Paula Bialski

Paula Bialski

Research Project (Abstract)

Computer programming or coding involves subjective decisions – from when and how data is categorised, to how an interface is designed. This ethnographic research project tries to understand the life-worlds of programmers, arguing that programmers are an emerging social class who – with the knowledge to design, manoeuvre, and hack computer systems – hold the key to the back-doors of society. Moreover, they make decisions that shape the way in which society functions, in turn helping shape our social futures.

Since the invention of the personal computer in the 1970s, computers have become increasingly part of our daily practices, yet the majority of computer users still lack a basic understanding of who is shaping their reality and how they are doing so. Moreover, programmers themselves constantly have to re-negotiate and re-define their professions due to a rapid advancement of computing power and the shifting demands of the tech industry.

Based on an ethnographic study of programmer’s cultures in Silicon Valley and a 2-month organizational ethnography at a large corporate technology company in Berlin, this s research project aims to tell a story about the life-worlds of programmers today – how they innovate, the relationship to the machine, how they negotiate power.

Paula Bialski is an ethnographer of new media in everyday life. By looking at contexts of usage as well as production, she frames her research within cultural, social and media theory in general, and science and technology studies in particular. Since 2013 she is a research associate at the Digital Cultures Research Lab (DCRL), Centre for Digital Cultures, Leuphana Universität Lüneburg. Before she worked at the HafenCity Universität Hamburg and the Department of Cultural and Media Studies, Warsaw School of Social Sciences and Humanities (SWPS). In 2012, she completed her doctoral dissertation at the Department of Sociology at Lancaster University, later published as “Becoming Intimately Mobile,” (Peter Lang: 2012) that analyzes hospitality networks (Couchsurfing.com), and ride-sharing websites (Mitfahrgelegenheit.de) in order to understand the relationship between new media, mobility and intimacy, trust, and strangerhood.

 

Her publications include:

Bialski, Paula. 2016. Train Ticket Sharing: Alternative Forms of Computing in the City. „Computing the City.“ The Fibreculture Journal Special Issue. (forthcoming).

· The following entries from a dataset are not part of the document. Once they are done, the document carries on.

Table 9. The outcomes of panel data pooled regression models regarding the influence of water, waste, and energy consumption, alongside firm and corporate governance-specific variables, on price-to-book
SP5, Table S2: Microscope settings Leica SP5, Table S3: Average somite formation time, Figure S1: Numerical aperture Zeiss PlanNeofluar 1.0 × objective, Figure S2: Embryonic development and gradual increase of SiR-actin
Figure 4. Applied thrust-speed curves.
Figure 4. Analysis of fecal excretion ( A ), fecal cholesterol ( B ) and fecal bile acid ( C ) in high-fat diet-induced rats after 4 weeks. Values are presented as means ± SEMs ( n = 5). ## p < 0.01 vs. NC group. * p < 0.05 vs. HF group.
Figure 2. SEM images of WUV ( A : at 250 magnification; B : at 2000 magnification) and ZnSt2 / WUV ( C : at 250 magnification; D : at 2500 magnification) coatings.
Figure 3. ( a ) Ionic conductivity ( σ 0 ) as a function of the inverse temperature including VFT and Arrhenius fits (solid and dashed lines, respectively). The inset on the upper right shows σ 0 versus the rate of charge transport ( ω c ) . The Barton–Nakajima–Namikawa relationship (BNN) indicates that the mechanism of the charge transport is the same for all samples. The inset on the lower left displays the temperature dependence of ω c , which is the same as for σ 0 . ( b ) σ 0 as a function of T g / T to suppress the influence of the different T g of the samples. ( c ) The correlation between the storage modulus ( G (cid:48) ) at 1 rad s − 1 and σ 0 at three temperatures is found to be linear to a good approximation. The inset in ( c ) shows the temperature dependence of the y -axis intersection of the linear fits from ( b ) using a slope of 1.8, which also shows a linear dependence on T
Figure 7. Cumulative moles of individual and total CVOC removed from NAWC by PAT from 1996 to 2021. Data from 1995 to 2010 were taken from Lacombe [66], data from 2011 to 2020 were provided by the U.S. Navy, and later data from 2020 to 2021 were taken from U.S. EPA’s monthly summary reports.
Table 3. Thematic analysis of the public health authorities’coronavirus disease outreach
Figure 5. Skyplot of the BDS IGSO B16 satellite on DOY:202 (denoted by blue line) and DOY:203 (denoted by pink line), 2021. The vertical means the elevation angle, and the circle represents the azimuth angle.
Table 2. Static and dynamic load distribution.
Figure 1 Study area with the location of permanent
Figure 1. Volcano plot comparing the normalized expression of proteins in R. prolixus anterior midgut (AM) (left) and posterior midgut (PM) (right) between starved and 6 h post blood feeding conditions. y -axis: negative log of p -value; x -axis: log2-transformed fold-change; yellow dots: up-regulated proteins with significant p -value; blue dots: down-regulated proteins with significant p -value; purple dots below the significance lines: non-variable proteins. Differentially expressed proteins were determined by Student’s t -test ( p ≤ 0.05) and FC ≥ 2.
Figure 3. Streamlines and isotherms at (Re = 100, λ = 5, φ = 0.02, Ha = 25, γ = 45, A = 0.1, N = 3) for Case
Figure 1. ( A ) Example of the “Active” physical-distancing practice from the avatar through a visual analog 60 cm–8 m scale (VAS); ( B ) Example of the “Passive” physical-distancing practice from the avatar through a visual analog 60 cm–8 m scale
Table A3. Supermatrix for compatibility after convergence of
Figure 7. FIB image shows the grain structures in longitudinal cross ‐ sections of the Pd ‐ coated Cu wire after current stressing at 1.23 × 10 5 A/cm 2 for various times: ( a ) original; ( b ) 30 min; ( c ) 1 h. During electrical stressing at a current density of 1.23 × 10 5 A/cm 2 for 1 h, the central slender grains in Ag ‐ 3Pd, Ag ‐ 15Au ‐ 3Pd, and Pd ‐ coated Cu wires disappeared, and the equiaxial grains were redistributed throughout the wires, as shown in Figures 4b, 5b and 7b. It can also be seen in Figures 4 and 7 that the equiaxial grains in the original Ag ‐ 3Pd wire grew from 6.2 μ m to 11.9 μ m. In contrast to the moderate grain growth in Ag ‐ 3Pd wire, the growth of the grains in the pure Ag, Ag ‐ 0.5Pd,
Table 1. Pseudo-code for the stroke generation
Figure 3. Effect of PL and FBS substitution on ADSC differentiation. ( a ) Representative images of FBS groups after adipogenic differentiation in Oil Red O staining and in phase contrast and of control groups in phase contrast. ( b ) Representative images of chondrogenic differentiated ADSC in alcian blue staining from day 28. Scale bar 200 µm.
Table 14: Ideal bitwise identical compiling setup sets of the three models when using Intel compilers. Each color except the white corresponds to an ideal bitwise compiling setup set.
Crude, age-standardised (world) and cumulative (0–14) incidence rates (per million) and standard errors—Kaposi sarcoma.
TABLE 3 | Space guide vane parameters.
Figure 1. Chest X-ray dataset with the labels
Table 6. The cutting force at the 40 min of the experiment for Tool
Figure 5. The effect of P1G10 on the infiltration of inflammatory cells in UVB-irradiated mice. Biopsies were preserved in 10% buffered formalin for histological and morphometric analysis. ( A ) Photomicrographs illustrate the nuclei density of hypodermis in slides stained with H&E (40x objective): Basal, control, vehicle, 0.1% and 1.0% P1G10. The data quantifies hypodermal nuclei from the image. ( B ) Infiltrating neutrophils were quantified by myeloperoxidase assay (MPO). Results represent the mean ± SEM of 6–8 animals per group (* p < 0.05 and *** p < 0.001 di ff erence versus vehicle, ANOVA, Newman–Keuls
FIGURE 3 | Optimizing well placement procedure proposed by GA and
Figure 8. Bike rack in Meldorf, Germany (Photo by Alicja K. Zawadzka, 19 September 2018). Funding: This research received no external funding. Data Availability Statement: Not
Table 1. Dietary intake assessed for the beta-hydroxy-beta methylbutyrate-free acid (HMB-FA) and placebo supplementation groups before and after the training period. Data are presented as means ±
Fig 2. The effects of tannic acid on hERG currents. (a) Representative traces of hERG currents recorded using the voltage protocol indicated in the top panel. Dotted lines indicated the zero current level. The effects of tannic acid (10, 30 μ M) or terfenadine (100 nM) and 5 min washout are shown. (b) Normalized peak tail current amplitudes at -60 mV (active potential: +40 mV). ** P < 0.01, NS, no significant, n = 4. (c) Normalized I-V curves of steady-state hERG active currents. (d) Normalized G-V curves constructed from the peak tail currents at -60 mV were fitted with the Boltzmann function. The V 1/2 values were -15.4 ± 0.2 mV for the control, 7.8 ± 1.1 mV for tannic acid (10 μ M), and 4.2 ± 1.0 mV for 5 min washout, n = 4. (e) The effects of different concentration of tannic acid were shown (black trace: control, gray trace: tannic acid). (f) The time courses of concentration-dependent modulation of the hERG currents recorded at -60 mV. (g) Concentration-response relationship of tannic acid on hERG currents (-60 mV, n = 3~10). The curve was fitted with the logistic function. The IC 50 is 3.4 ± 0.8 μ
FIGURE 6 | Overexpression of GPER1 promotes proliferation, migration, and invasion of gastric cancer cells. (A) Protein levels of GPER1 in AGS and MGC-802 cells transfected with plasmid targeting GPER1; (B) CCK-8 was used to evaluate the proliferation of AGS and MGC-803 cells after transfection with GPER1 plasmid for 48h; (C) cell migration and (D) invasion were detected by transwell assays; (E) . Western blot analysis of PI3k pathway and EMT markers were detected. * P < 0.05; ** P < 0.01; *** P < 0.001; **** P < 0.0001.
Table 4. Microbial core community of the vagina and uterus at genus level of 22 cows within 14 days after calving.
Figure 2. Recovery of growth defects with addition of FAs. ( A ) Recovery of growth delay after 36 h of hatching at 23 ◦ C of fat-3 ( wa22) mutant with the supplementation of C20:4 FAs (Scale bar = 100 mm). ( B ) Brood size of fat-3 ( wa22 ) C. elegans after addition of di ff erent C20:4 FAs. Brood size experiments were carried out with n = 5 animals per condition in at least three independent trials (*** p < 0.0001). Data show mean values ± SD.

Bialski, Paula. „On Knowing Too Much: Technologists’ Discourses Around Online Anonymity.“ In Non-Knowledge. Lüneburg: Meson Press, 2016 (forthcoming).

Bialski, Paula. „Mobility, Media, and the Experiencing of Airbnb’s Aesthetic Regime« Experiencing Networked Urban Mobilities“, in K. Petersen/E. Fjalland/M. Freudendal-Pedersen (Hg):. London: Springer, 2016 (forthcoming).

Bialski, Paula. „Home for Sale: How the Sharing Economy Commodifies our Private Sphere“ In A. Ince/S. Hall (Hg.): Sharing Economies in Times of Crisis: Practices, Politics and Possibilities. Frontiers in Political Economy. London: Routledge, 2016 (im Erscheinen).

Bialski, Paula. „Authority and Authorship: Uncovering the Socio-Technical Regimes of Peer-To-Peer Tourism“ in A. Russo/G. Richards (Hg.): Re-Inventing the Local In Tourism. Bristol: Channel View. pp. 35-49, 2016.

Paula Bialski/H. Derwanz/B. Otto/H. Vollmer (Hgs.). „Saving the City: Collective Low-Budget Organizing and Urban Practice“ ephemera: theory & politics in organization, 15(1), 1-19, 2015.

Bialski, Paula. „Online to Offline Social Networking: contextualizing sociality today through Couchsurfng.com“ in D. Picard/S. Buchberger (Hg.):  CouchSurfng®: Tourism, Cosmopolitanism and Computer Mediated Hospitality in the Early 21st Century. London: Ashgate. pp. 161-172, 2012.

Bialski, Paula. Becoming Intimately Mobile. Frankfurt: Peter Lang, 2012.